## ABOUT THIS EXERCISE
Make an exact copy of the entries that come next.

Segment Start: AVAILABLE RECORDS

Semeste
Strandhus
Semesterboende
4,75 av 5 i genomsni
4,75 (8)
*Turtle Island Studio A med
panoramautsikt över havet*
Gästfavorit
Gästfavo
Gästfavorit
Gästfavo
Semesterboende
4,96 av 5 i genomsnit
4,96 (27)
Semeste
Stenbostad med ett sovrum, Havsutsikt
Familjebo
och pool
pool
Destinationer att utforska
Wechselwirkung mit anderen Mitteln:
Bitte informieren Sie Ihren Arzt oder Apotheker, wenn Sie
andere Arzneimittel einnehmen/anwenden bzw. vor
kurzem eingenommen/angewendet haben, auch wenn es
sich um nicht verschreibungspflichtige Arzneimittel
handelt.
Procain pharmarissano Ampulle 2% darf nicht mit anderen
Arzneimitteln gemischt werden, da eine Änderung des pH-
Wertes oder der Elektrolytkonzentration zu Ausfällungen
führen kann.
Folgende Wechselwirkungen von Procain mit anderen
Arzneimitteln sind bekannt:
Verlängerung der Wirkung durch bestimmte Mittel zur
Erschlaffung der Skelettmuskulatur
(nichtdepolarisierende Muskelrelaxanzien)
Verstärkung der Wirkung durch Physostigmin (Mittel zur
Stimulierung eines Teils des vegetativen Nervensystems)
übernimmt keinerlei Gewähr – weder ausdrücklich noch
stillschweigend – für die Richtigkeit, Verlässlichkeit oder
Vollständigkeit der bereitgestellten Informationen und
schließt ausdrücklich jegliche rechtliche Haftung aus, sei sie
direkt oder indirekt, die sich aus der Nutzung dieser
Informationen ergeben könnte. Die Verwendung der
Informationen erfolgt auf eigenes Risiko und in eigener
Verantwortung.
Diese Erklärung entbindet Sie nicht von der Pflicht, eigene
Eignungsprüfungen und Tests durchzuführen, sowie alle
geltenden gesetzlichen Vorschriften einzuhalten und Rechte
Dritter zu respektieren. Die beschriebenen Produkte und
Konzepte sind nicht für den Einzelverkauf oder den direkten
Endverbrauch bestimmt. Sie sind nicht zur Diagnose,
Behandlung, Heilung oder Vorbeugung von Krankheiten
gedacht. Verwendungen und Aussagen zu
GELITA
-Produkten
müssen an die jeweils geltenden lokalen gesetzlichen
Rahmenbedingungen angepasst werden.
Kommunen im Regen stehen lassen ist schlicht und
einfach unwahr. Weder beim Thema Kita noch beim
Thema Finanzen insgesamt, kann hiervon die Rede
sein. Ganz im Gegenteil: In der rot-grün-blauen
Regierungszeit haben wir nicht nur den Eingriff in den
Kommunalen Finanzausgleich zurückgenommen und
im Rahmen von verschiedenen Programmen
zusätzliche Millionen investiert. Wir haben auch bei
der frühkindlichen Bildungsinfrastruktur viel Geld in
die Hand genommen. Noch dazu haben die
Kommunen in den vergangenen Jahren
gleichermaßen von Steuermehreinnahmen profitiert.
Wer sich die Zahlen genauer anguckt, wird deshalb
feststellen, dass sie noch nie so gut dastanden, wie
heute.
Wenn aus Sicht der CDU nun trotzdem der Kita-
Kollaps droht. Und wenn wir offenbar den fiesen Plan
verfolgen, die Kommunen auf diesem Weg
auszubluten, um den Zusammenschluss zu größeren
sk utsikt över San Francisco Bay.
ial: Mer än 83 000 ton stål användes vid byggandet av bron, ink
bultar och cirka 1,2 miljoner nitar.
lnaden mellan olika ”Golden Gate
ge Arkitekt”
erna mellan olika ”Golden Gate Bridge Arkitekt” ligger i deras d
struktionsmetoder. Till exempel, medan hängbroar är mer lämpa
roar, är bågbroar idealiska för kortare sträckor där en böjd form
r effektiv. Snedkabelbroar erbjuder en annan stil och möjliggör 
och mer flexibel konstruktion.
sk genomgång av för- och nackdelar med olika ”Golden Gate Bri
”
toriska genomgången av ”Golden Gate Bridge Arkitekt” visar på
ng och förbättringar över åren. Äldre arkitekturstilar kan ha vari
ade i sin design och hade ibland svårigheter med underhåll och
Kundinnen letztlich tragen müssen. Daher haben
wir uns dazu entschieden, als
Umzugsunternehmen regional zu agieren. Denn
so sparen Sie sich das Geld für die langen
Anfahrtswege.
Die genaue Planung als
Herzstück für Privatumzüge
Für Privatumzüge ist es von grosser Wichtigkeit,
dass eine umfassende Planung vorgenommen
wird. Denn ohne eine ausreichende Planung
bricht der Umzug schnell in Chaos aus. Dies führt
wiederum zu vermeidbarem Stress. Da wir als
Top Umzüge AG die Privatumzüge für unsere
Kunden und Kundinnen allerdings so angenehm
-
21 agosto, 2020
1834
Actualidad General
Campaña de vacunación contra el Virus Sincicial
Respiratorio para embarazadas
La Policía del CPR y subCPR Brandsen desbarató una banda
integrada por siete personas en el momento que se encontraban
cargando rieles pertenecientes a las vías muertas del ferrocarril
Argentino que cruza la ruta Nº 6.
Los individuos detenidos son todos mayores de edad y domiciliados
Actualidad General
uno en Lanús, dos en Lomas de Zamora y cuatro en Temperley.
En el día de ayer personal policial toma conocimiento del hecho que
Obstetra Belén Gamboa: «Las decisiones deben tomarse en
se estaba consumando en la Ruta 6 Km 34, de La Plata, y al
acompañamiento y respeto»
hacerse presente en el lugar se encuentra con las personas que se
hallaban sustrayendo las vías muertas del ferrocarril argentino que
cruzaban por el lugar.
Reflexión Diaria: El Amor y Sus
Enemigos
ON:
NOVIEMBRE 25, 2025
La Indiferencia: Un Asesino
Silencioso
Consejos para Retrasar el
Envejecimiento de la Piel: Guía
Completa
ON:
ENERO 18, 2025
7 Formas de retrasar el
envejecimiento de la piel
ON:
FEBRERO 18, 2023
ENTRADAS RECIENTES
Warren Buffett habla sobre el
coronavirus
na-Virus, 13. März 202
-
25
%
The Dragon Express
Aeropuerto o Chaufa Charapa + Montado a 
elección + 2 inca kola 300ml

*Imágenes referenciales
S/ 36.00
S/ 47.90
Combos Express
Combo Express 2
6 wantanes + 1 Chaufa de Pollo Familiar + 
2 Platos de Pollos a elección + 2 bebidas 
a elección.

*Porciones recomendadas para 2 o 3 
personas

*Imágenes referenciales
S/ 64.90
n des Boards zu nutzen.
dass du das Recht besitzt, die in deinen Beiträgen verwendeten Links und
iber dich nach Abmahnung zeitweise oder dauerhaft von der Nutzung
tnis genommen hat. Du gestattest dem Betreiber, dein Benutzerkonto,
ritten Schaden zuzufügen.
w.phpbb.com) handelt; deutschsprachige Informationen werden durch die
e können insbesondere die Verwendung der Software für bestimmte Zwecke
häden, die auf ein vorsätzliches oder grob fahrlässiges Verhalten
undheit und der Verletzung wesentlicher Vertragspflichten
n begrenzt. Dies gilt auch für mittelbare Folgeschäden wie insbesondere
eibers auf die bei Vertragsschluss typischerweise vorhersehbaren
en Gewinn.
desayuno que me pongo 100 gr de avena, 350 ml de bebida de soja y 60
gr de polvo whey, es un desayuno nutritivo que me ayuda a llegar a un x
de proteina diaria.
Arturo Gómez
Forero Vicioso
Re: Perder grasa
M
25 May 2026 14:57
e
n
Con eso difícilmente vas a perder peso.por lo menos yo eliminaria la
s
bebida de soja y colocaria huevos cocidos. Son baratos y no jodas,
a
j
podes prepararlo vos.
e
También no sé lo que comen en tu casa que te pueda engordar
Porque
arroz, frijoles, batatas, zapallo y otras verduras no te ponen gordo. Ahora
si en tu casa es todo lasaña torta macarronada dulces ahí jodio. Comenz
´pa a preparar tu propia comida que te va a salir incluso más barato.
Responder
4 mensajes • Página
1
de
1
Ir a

Segment End: AVAILABLE RECORDS

## ANSWER BOX
Semeste
Strandhus
Semesterboende
4,75 av 5 i genomsni
4,75 (8)
*Turtle Island Studio A med
panoramautsikt över havet*
Gästfavorit
Gästfavo
Gästfavorit
Gästfavo
Semesterboende
4,96 av 5 i genomsnit
4,96 (27)
Semeste
Stenbostad med ett sovrum, Havsutsikt
Familjebo
och pool
pool
Destinationer att utforska
Wechselwirkung mit anderen Mitteln:
Bitte informieren Sie Ihren Arzt oder Apotheker, wenn Sie
andere Arzneimittel einnehmen/anwenden bzw. vor
kurzem eingenommen/angewendet haben, auch wenn es
sich um nicht verschreibungspflichtige Arzneimittel
handelt.
Procain pharmarissano Ampulle 2% darf nicht mit anderen
Arzneimitteln gemischt werden, da eine Änderung des pH-
Wertes oder der Elektrolytkonzentration zu Ausfällungen
führen kann.
Folgende Wechselwirkungen von Procain mit anderen
Arzneimitteln sind bekannt:
Verlängerung der Wirkung durch bestimmte Mittel zur
Erschlaffung der Skelettmuskulatur
(nichtdepolarisierende Muskelrelaxanzien)
Verstärkung der Wirkung durch Physostigmin (Mittel zur
Stimulierung eines Teils des vegetativen Nervensystems)
übernimmt keinerlei Gewähr – weder ausdrücklich noch
stillschweigend – für die Richtigkeit, Verlässlichkeit oder
Vollständigkeit der bereitgestellten Informationen und
schließt ausdrücklich jegliche rechtliche Haftung aus, sei sie
direkt oder indirekt, die sich aus der Nutzung dieser
Informationen ergeben könnte. Die Verwendung der
Informationen erfolgt auf eigenes Risiko und in eigener
Verantwortung.
Diese Erklärung entbindet Sie nicht von der Pflicht, eigene
Eignungsprüfungen und Tests durchzuführen, sowie alle
geltenden gesetzlichen Vorschriften einzuhalten und Rechte
Dritter zu respektieren. Die beschriebenen Produkte und
Konzepte sind nicht für den Einzelverkauf oder den direkten
Endverbrauch bestimmt. Sie sind nicht zur Diagnose,
Behandlung, Heilung oder Vorbeugung von Krankheiten
gedacht. Verwendungen und Aussagen zu
GELITA
-Produkten
müssen an die jeweils geltenden lokalen gesetzlichen
Rahmenbedingungen angepasst werden.
Kommunen im Regen stehen lassen ist schlicht und
einfach unwahr. Weder beim Thema Kita noch beim
Thema Finanzen insgesamt, kann hiervon die Rede
sein. Ganz im Gegenteil: In der rot-grün-blauen
Regierungszeit haben wir nicht nur den Eingriff in den
Kommunalen Finanzausgleich zurückgenommen und
im Rahmen von verschiedenen Programmen
zusätzliche Millionen investiert. Wir haben auch bei
der frühkindlichen Bildungsinfrastruktur viel Geld in
die Hand genommen. Noch dazu haben die
Kommunen in den vergangenen Jahren
gleichermaßen von Steuermehreinnahmen profitiert.
Wer sich die Zahlen genauer anguckt, wird deshalb
feststellen, dass sie noch nie so gut dastanden, wie
heute.
Wenn aus Sicht der CDU nun trotzdem der Kita-
Kollaps droht. Und wenn wir offenbar den fiesen Plan
verfolgen, die Kommunen auf diesem Weg
auszubluten, um den Zusammenschluss zu größeren
sk utsikt över San Francisco Bay.
ial: Mer än 83 000 ton stål användes vid byggandet av bron, ink
bultar och cirka 1,2 miljoner nitar.
lnaden mellan olika ”Golden Gate
ge Arkitekt”
erna mellan olika ”Golden Gate Bridge Arkitekt” ligger i deras d
struktionsmetoder. Till exempel, medan hängbroar är mer lämpa
roar, är bågbroar idealiska för kortare sträckor där en böjd form
r effektiv. Snedkabelbroar erbjuder en annan stil och möjliggör 
och mer flexibel konstruktion.
sk genomgång av för- och nackdelar med olika ”Golden Gate Bri
”
toriska genomgången av ”Golden Gate Bridge Arkitekt” visar på
ng och förbättringar över åren. Äldre arkitekturstilar kan ha vari
ade i sin design och hade ibland svårigheter med underhåll och
Kundinnen letztlich tragen müssen. Daher haben
wir uns dazu entschieden, als
Umzugsunternehmen regional zu agieren. Denn
so sparen Sie sich das Geld für die langen
Anfahrtswege.
Die genaue Planung als
Herzstück für Privatumzüge
Für Privatumzüge ist es von grosser Wichtigkeit,
dass eine umfassende Planung vorgenommen
wird. Denn ohne eine ausreichende Planung
bricht der Umzug schnell in Chaos aus. Dies führt
wiederum zu vermeidbarem Stress. Da wir als
Top Umzüge AG die Privatumzüge für unsere
Kunden und Kundinnen allerdings so angenehm
-
21 agosto, 2020
1834
Actualidad General
Campaña de vacunación contra el Virus Sincicial
Respiratorio para embarazadas
La Policía del CPR y subCPR Brandsen desbarató una banda
integrada por siete personas en el momento que se encontraban
cargando rieles pertenecientes a las vías muertas del ferrocarril
Argentino que cruza la ruta Nº 6.
Los individuos detenidos son todos mayores de edad y domiciliados
Actualidad General
uno en Lanús, dos en Lomas de Zamora y cuatro en Temperley.
En el día de ayer personal policial toma conocimiento del hecho que
Obstetra Belén Gamboa: «Las decisiones deben tomarse en
se estaba consumando en la Ruta 6 Km 34, de La Plata, y al
acompañamiento y respeto»
hacerse presente en el lugar se encuentra con las personas que se
hallaban sustrayendo las vías muertas del ferrocarril argentino que
cruzaban por el lugar.
Reflexión Diaria: El Amor y Sus
Enemigos
ON:
NOVIEMBRE 25, 2025
La Indiferencia: Un Asesino
Silencioso
Consejos para Retrasar el
Envejecimiento de la Piel: Guía
Completa
ON:
ENERO 18, 2025
7 Formas de retrasar el
envejecimiento de la piel
ON:
FEBRERO 18, 2023
ENTRADAS RECIENTES
Warren Buffett habla sobre el
coronavirus
na-Virus, 13. März 202
-
25
%
The Dragon Express
Aeropuerto o Chaufa Charapa + Montado a 
elección + 2 inca kola 300ml

*Imágenes referenciales
S/ 36.00
S/ 47.90
Combos Express
Combo Express 2
6 wantanes + 1 Chaufa de Pollo Familiar + 
2 Platos de Pollos a elección + 2 bebidas 
a elección.

*Porciones recomendadas para 2 o 3 
personas

*Imágenes referenciales
S/ 64.90
n des Boards zu nutzen.
dass du das Recht besitzt, die in deinen Beiträgen verwendeten Links und
iber dich nach Abmahnung zeitweise oder dauerhaft von der Nutzung
tnis genommen hat. Du gestattest dem Betreiber, dein Benutzerkonto,
ritten Schaden zuzufügen.
w.phpbb.com) handelt; deutschsprachige Informationen werden durch die
e können insbesondere die Verwendung der Software für bestimmte Zwecke
häden, die auf ein vorsätzliches oder grob fahrlässiges Verhalten
undheit und der Verletzung wesentlicher Vertragspflichten
n begrenzt. Dies gilt auch für mittelbare Folgeschäden wie insbesondere
eibers auf die bei Vertragsschluss typischerweise vorhersehbaren
en Gewinn.
desayuno que me pongo 100 gr de avena, 350 ml de bebida de soja y 60
gr de polvo whey, es un desayuno nutritivo que me ayuda a llegar a un x
de proteina diaria.
Arturo Gómez
Forero Vicioso
Re: Perder grasa
M
25 May 2026 14:57
e
n
Con eso difícilmente vas a perder peso.por lo menos yo eliminaria la
s
bebida de soja y colocaria huevos cocidos. Son baratos y no jodas,
a
j
podes prepararlo vos.
e
También no sé lo que comen en tu casa que te pueda engordar
Porque
arroz, frijoles, batatas, zapallo y otras verduras no te ponen gordo. Ahora
si en tu casa es todo lasaña torta macarronada dulces ahí jodio. Comenz
´pa a preparar tu propia comida que te va a salir incluso más barato.
Responder
4 mensajes • Página
1
de
1
Ir a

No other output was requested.